Though Lechner is most widely known for his expansive film and television career, he also has a creative passion for musicals. Before working on Big Shot, Lechner wrote lyrics for the off-Broadway musical The Kid and contributed a chapter to Fifty Key Stage Musicals.

“I was that geeky kid who was always checking original cast albums out of the library, memorizing Man of La Mancha or Guys and Dolls or South Pacific,” Lechner said. “I also loved movies, and that's where my career took me—but even when I was working at HBO or Miramax, I was writing pop songs in my spare time. Then, in 2000, I saw a Broadway musical called A Class Act, about Edward Kleban, who wrote the lyrics for A Chorus Line. Some of A Class Act is actually set at the BMI Workshop, which I had never heard of before. In a flash, I realized that writing lyrics for musicals could put together narrative storytelling, which I did for a living, with songwriting, which I did for fun. I got into the workshop, and that's where I met not only Paul, but also Andy Monroe, my collaborator on The Kid. The great thing about writing lyrics is that I can do it in between doing other things—on the subway, in the shower, walking the dog. You can't do that with a novel or a screenplay.”

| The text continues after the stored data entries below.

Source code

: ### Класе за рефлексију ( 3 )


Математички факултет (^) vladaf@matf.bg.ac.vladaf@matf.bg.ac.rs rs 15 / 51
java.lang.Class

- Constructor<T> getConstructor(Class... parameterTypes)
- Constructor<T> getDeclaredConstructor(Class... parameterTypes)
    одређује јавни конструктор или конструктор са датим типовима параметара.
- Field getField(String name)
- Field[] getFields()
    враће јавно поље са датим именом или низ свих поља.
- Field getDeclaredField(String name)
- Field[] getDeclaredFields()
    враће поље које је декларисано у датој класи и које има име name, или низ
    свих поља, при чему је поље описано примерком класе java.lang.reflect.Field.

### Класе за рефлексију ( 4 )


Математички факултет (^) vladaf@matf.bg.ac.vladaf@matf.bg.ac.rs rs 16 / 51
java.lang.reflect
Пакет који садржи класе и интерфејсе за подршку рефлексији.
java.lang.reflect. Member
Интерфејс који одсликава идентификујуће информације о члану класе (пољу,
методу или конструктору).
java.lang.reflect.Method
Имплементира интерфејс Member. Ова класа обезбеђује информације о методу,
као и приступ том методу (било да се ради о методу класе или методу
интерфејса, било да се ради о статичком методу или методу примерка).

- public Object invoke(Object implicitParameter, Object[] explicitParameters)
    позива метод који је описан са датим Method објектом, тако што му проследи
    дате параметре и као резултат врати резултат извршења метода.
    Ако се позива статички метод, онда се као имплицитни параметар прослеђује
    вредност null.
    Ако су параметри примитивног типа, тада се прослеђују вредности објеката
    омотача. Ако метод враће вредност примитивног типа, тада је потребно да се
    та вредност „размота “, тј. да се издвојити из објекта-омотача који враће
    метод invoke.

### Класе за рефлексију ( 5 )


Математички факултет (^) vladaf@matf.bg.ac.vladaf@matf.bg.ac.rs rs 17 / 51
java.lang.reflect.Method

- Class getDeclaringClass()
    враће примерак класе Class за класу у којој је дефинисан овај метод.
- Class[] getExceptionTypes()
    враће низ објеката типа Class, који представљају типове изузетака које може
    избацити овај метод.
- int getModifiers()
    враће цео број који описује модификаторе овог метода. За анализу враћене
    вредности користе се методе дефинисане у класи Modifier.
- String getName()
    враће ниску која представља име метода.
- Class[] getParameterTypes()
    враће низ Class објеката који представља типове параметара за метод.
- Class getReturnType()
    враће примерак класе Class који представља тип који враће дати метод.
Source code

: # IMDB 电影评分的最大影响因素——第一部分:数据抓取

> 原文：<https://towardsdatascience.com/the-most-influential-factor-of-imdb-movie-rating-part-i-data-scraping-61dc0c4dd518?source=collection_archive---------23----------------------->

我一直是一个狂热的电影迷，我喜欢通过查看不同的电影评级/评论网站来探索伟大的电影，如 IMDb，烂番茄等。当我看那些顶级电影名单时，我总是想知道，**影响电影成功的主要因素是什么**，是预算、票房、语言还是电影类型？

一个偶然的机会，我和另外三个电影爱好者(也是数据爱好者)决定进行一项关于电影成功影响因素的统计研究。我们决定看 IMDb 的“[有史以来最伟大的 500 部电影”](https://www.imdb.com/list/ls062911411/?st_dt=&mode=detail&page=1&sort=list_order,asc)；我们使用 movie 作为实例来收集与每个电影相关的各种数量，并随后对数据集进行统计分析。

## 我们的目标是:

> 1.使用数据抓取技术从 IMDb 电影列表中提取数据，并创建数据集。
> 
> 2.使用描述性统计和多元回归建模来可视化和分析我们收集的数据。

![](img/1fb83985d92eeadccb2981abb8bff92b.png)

Big Shot will have its world premiere at North Carolina's The Wilson Center on November 11 before playing a six-performance limited engagement Off-Broadway at Theatre Row December 9-12, 2022. Click here for ticket information and further details about the upcoming show.

“This collaboration might be the most fun I've ever had as a songwriter,” Lechner said. “Not only do I love the writers we're pastiching, but I also love the music Paul wrote. I can't wait to see what the show looks like on its feet!”

Jack Lechner is the current chair of Columbia School of the Arts’ Film Program. His credits as Producer, Executive Producer, Supervising Producer, or Consulting Producer include the Oscar-winning documentary The Fog Of War; Blue Valentine; The New Yorker Presents for Amazon; Bite Me; Group; Untouchable for Hulu; Explorer for National Geographic; Left Of The Dial for HBO; TruInside for TruTV; Girls Who Like Boys Who Like Boys for Sundance; The New Public and Playwright: From Page to Stage for PBS; and the pilot of Mad Men for AMC. As an executive at Miramax and Film Four, he was involved in the production and development of dozens of movies, including The Crying Game, Good Will Hunting, and The Full Monty. His book Can’t Take My Eyes Off You was published in 2000, and his picture book Mary Had A Little Lamp in 2008. He also wrote the lyrics for the 2010 off-Broadway musical The Kid.